**Exercise**
Look through the records below for the line with "candle holder: none". Return that line and each one after it up to and including the line with "basket: present [584,642,643,706]", exactly.

**Source data**
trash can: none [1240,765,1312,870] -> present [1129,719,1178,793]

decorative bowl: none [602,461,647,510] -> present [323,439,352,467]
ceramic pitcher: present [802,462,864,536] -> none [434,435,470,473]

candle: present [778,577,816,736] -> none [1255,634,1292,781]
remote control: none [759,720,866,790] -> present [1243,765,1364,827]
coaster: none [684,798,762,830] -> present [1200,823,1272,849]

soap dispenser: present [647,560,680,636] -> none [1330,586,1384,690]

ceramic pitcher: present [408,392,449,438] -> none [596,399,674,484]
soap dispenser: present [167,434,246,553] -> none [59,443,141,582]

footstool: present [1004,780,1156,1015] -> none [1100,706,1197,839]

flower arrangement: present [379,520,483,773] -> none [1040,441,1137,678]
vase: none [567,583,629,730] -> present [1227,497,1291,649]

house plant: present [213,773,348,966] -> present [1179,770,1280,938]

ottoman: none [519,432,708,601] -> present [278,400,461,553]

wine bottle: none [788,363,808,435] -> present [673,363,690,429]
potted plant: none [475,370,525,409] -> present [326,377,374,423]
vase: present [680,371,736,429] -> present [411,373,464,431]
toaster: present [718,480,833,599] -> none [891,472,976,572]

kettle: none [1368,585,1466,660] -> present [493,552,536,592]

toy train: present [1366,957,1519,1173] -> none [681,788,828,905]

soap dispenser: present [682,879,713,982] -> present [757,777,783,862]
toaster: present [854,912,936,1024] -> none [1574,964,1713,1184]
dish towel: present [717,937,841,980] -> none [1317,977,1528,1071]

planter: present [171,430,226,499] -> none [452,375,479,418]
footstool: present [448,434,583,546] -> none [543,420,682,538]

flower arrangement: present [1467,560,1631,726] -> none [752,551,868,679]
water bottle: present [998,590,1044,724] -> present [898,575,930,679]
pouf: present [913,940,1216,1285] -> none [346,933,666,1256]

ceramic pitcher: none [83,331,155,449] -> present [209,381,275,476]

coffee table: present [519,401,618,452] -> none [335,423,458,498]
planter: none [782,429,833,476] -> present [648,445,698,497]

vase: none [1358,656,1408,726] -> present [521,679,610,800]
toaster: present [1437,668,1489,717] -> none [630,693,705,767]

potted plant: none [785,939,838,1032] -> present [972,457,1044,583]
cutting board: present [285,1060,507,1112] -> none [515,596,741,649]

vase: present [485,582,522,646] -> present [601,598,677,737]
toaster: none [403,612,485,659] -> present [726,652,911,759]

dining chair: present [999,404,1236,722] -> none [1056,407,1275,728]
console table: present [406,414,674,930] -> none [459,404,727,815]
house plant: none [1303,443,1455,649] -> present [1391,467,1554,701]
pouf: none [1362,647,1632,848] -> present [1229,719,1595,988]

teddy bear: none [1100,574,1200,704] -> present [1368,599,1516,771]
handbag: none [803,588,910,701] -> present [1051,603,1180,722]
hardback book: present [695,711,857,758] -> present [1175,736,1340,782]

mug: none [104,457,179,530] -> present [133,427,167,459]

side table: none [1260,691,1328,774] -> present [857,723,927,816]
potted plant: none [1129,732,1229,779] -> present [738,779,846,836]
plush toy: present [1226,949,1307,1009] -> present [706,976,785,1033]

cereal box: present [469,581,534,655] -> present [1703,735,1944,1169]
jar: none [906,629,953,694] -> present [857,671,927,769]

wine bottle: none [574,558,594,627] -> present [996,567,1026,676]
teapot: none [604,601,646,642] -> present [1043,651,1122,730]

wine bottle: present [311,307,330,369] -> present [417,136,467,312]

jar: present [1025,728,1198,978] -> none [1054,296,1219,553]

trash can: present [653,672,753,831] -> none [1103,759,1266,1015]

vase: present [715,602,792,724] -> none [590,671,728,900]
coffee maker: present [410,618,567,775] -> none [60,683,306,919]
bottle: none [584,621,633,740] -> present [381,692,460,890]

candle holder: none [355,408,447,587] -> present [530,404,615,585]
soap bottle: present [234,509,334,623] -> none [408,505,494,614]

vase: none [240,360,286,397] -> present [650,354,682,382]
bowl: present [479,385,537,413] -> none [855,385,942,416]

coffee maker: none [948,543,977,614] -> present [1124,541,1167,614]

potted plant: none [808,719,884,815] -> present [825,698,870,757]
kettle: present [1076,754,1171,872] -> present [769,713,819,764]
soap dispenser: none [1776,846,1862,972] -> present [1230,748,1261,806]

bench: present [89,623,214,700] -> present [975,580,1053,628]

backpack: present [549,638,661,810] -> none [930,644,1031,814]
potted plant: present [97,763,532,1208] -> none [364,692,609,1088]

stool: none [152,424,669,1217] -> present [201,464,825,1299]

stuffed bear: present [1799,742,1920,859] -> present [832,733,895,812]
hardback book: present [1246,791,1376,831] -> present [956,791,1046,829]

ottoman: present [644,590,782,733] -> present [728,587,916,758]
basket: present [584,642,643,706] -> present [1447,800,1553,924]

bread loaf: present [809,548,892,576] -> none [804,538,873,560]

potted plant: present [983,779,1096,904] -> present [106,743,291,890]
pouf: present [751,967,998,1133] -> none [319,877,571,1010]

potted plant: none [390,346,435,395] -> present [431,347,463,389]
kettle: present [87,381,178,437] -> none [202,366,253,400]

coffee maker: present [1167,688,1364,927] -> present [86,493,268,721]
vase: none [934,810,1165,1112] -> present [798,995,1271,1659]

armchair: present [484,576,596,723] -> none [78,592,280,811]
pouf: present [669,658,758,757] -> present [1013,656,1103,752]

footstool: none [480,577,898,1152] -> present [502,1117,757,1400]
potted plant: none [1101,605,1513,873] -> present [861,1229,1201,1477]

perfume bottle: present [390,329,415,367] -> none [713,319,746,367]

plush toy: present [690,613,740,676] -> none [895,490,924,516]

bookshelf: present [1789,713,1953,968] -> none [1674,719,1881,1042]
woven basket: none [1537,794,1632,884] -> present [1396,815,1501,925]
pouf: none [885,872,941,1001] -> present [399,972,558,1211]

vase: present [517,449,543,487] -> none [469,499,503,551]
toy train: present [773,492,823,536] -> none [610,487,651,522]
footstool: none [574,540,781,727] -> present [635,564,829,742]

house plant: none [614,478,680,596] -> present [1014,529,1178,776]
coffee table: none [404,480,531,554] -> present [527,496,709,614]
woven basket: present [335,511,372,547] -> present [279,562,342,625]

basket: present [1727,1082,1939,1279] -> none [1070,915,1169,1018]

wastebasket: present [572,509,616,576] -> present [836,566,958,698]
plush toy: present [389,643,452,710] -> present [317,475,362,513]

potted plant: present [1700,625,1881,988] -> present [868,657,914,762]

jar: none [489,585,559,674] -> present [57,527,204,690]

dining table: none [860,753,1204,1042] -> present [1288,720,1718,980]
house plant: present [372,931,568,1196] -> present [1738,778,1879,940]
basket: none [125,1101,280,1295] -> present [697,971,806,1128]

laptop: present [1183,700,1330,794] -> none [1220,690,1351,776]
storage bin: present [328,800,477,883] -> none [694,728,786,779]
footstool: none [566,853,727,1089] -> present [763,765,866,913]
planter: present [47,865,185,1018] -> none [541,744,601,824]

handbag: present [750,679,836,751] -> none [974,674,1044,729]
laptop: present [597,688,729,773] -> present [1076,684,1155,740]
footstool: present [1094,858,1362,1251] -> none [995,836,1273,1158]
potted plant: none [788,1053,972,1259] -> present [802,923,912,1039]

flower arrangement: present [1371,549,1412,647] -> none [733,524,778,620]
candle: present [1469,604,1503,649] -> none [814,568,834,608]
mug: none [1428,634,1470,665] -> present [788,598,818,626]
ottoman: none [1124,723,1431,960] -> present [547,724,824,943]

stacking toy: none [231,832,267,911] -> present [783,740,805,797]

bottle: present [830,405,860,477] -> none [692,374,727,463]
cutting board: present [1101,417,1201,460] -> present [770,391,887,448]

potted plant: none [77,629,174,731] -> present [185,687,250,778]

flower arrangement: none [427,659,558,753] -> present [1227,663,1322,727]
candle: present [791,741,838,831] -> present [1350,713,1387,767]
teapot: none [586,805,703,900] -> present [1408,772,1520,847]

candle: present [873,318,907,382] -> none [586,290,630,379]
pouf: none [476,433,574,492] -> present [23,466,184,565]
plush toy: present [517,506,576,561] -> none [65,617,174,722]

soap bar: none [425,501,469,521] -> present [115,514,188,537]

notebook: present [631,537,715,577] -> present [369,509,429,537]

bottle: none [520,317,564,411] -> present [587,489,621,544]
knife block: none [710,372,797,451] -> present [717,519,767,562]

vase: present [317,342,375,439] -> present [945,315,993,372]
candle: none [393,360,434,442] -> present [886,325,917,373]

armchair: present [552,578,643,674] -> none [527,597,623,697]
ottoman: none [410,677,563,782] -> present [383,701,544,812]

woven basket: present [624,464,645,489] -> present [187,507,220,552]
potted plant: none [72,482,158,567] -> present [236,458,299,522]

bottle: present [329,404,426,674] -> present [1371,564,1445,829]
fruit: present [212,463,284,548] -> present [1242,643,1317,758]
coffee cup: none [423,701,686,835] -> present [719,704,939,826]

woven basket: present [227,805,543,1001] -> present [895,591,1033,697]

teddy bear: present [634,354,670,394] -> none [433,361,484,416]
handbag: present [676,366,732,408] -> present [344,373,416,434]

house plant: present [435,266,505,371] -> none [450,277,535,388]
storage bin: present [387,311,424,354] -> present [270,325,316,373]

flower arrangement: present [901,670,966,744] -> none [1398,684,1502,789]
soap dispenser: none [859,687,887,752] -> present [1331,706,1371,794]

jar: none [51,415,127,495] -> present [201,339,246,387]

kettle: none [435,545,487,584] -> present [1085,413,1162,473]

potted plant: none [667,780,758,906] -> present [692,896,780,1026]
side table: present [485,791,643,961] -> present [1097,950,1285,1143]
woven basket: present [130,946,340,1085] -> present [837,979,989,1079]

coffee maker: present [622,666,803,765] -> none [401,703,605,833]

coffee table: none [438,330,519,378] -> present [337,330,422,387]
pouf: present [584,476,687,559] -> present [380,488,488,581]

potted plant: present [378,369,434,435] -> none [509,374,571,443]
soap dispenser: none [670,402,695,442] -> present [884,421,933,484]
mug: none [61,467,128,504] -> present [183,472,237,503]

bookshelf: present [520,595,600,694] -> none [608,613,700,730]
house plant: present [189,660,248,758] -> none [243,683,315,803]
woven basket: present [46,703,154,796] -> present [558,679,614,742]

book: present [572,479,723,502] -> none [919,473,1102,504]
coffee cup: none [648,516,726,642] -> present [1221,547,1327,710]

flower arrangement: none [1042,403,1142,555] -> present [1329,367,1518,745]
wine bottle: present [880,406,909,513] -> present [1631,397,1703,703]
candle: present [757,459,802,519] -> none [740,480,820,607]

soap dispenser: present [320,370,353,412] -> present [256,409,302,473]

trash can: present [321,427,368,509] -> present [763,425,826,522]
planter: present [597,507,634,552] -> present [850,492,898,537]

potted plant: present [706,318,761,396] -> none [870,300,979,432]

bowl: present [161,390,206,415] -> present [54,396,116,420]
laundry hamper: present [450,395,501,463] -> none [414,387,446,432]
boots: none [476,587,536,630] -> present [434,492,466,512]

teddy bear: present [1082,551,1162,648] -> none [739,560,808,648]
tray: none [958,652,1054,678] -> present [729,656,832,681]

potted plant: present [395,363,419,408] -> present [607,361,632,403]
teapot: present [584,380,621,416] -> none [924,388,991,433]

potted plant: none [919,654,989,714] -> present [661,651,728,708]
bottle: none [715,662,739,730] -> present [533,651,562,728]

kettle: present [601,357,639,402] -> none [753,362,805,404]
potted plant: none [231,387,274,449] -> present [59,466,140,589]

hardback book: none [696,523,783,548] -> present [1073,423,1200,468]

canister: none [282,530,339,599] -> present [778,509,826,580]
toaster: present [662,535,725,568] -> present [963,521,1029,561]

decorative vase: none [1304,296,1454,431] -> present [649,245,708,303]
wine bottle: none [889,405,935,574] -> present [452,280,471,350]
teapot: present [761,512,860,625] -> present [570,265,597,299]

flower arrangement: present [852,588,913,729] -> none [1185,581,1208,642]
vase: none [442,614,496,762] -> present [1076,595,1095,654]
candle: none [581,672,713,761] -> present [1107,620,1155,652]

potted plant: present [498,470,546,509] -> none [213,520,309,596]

**Result for this exercise**
candle holder: none [355,408,447,587] -> present [530,404,615,585]
soap bottle: present [234,509,334,623] -> none [408,505,494,614]

vase: none [240,360,286,397] -> present [650,354,682,382]
bowl: present [479,385,537,413] -> none [855,385,942,416]

coffee maker: none [948,543,977,614] -> present [1124,541,1167,614]

potted plant: none [808,719,884,815] -> present [825,698,870,757]
kettle: present [1076,754,1171,872] -> present [769,713,819,764]
soap dispenser: none [1776,846,1862,972] -> present [1230,748,1261,806]

bench: present [89,623,214,700] -> present [975,580,1053,628]

backpack: present [549,638,661,810] -> none [930,644,1031,814]
potted plant: present [97,763,532,1208] -> none [364,692,609,1088]

stool: none [152,424,669,1217] -> present [201,464,825,1299]

stuffed bear: present [1799,742,1920,859] -> present [832,733,895,812]
hardback book: present [1246,791,1376,831] -> present [956,791,1046,829]

ottoman: present [644,590,782,733] -> present [728,587,916,758]
basket: present [584,642,643,706] -> present [1447,800,1553,924]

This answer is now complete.